(MATERIAL FOR THIS TASK)
****************

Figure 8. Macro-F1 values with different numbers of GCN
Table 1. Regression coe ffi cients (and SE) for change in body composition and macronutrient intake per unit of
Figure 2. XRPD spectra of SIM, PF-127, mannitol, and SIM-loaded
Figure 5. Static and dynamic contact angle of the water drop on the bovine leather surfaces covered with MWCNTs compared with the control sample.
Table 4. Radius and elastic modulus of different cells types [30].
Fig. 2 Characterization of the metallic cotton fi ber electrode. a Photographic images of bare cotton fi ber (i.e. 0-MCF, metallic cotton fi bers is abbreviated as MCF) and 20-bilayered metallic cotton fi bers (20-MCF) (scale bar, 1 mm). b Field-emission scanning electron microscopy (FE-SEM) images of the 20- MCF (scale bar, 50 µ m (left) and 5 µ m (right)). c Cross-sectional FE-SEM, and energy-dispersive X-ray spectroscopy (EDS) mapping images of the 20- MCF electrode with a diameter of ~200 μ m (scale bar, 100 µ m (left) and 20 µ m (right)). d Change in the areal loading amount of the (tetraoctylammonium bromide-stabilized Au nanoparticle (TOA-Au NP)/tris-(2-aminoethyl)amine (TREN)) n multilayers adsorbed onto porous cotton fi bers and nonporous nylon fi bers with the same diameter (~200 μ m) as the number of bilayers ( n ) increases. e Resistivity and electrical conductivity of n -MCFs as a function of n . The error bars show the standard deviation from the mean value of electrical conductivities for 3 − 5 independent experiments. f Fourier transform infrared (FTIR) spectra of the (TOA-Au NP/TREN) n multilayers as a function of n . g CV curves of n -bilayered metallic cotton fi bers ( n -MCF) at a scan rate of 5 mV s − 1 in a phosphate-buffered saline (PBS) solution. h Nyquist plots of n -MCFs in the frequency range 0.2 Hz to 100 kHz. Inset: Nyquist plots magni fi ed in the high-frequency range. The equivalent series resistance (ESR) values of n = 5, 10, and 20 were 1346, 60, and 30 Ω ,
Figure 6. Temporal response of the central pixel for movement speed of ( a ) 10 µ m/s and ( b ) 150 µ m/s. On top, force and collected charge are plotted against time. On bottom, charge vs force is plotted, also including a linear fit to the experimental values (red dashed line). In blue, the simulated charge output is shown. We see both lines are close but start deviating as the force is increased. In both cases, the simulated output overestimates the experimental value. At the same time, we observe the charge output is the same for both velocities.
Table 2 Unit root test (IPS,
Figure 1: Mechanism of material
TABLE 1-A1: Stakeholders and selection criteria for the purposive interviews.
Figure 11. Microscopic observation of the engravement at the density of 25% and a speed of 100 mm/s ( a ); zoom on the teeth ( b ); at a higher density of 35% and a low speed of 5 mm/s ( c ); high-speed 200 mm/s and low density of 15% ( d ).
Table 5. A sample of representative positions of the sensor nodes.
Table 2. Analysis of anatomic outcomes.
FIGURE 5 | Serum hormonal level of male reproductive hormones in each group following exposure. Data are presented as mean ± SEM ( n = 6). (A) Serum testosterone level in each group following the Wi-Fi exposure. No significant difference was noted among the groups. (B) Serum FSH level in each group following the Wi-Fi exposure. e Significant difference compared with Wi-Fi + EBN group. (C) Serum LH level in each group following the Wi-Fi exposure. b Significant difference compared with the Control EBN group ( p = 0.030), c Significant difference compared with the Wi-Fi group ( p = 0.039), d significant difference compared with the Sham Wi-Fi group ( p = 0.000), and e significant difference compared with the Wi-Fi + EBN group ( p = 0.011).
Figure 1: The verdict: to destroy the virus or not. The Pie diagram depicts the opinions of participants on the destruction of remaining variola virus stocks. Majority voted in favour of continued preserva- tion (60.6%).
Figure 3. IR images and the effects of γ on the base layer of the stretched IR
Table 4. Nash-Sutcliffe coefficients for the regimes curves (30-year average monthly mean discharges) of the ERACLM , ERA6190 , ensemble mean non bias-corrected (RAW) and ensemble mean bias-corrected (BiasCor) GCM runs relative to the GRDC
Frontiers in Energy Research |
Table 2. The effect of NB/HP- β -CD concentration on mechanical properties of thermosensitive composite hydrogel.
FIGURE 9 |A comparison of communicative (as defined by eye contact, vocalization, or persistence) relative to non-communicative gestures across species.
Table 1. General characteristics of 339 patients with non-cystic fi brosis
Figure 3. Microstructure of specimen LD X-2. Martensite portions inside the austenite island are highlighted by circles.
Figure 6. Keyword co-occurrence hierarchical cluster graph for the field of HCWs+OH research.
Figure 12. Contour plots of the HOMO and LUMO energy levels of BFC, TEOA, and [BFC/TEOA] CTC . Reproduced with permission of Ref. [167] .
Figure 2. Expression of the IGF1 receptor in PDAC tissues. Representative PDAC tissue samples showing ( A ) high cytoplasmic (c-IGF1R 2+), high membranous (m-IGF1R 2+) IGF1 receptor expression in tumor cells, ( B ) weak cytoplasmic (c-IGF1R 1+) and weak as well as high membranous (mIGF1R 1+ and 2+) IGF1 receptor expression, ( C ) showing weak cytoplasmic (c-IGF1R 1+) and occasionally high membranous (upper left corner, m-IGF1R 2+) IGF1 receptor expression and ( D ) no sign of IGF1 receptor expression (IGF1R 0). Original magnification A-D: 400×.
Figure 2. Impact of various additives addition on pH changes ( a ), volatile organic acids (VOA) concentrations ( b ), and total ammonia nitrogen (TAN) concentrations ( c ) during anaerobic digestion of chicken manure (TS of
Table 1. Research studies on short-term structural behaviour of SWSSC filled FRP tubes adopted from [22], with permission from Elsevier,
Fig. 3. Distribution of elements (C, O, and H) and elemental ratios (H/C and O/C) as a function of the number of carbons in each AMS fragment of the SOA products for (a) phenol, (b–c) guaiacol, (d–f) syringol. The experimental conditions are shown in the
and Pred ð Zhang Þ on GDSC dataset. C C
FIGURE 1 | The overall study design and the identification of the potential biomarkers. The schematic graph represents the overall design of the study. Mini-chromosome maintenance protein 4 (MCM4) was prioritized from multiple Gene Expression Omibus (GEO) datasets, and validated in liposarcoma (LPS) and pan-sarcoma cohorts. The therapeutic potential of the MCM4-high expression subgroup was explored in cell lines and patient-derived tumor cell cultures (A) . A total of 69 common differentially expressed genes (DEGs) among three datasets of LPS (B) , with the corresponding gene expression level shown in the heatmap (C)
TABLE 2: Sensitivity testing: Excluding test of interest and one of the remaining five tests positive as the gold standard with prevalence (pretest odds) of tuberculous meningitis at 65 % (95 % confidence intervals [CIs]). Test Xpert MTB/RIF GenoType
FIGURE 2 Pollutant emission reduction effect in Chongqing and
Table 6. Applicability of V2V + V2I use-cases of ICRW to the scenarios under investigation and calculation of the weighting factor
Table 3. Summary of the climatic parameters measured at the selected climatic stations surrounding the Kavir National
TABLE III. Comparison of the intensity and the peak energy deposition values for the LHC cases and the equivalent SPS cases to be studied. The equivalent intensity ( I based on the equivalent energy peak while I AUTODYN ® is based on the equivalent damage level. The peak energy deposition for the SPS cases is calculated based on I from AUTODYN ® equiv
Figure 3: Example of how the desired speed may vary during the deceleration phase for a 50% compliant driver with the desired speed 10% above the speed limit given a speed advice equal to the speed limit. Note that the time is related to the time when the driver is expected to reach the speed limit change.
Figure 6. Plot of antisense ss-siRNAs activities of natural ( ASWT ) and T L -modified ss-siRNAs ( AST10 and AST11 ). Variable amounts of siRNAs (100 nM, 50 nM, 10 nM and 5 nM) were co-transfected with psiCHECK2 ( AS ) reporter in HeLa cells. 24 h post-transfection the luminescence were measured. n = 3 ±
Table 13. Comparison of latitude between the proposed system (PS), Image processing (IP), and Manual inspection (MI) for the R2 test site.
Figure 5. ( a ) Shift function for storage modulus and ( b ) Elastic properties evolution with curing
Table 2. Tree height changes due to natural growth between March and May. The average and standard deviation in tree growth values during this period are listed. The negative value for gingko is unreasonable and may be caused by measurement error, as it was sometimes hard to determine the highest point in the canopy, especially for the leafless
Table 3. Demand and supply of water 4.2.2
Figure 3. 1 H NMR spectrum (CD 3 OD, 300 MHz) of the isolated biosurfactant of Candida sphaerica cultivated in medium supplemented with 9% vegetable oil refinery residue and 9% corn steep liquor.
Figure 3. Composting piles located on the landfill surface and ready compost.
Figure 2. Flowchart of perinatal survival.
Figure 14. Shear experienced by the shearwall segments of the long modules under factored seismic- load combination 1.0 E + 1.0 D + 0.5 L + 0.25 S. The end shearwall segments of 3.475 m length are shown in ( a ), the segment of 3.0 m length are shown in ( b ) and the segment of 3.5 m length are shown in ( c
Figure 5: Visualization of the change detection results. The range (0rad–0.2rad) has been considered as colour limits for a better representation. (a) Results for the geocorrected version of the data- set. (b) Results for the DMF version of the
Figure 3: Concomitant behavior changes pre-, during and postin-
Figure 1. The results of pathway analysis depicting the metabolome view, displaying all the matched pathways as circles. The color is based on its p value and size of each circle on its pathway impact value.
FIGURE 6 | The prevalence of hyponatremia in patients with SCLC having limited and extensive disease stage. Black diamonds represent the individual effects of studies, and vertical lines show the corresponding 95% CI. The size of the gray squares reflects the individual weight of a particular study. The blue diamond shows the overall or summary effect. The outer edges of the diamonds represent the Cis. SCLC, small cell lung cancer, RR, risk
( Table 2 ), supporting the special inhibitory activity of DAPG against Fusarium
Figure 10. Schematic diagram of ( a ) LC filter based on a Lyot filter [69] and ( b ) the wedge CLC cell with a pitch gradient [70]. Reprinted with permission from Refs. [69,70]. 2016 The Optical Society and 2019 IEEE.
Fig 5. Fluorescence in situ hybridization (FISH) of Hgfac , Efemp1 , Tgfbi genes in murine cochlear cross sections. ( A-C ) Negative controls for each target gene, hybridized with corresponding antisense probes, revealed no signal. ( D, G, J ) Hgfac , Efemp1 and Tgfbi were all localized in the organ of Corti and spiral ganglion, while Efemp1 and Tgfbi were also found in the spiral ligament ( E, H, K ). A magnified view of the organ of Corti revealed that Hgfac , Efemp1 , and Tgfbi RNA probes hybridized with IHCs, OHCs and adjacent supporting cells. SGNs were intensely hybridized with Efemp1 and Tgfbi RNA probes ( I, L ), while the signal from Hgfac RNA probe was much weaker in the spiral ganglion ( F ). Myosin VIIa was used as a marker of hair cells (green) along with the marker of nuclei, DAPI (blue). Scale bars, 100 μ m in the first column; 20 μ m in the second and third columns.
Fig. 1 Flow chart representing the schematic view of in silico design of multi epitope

****************

(ABOUT THIS TASK)
Please give back exactly the lines of this listing beginning at the line with "Figure 6. Keyword" and ending with the line with "Figure 12. Contour", both included, and nothing else.

(SOLUTION TO THE PROBLEM)
Figure 6. Keyword co-occurrence hierarchical cluster graph for the field of HCWs+OH research.
Figure 12. Contour plots of the HOMO and LUMO energy levels of BFC, TEOA, and [BFC/TEOA] CTC . Reproduced with permission of Ref. [167] .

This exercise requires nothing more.